Record excerpts: Begin
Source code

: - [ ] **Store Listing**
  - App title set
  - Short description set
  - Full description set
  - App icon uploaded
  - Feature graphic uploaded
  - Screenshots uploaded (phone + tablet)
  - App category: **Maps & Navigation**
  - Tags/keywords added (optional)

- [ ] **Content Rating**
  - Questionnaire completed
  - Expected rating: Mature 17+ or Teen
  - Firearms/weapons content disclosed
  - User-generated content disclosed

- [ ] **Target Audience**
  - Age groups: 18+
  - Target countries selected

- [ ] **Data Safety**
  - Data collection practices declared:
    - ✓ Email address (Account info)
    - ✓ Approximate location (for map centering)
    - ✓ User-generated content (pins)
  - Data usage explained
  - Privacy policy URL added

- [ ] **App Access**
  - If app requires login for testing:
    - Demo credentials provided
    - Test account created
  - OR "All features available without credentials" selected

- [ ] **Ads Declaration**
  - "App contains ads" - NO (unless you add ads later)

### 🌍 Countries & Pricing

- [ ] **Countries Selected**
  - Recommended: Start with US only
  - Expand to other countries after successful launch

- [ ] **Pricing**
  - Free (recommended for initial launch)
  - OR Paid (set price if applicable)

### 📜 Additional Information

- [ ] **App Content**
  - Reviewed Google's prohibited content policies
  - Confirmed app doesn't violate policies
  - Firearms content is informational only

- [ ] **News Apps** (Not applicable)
Record excerpts: End
» **Problem requirements**:
Please output all of the entries without changing a single character.

» **Answer below**:
Source code

: - [ ] **Store Listing**
  - App title set
  - Short description set
  - Full description set
  - App icon uploaded
  - Feature graphic uploaded
  - Screenshots uploaded (phone + tablet)
  - App category: **Maps & Navigation**
  - Tags/keywords added (optional)

- [ ] **Content Rating**
  - Questionnaire completed
  - Expected rating: Mature 17+ or Teen
  - Firearms/weapons content disclosed
  - User-generated content disclosed

- [ ] **Target Audience**
  - Age groups: 18+
  - Target countries selected

- [ ] **Data Safety**
  - Data collection practices declared:
    - ✓ Email address (Account info)
    - ✓ Approximate location (for map centering)
    - ✓ User-generated content (pins)
  - Data usage explained
  - Privacy policy URL added

- [ ] **App Access**
  - If app requires login for testing:
    - Demo credentials provided
    - Test account created
  - OR "All features available without credentials" selected

- [ ] **Ads Declaration**
  - "App contains ads" - NO (unless you add ads later)

### 🌍 Countries & Pricing

- [ ] **Countries Selected**
  - Recommended: Start with US only
  - Expand to other countries after successful launch

- [ ] **Pricing**
  - Free (recommended for initial launch)
  - OR Paid (set price if applicable)

### 📜 Additional Information

- [ ] **App Content**
  - Reviewed Google's prohibited content policies
  - Confirmed app doesn't violate policies
  - Firearms content is informational only

- [ ] **News Apps** (Not applicable)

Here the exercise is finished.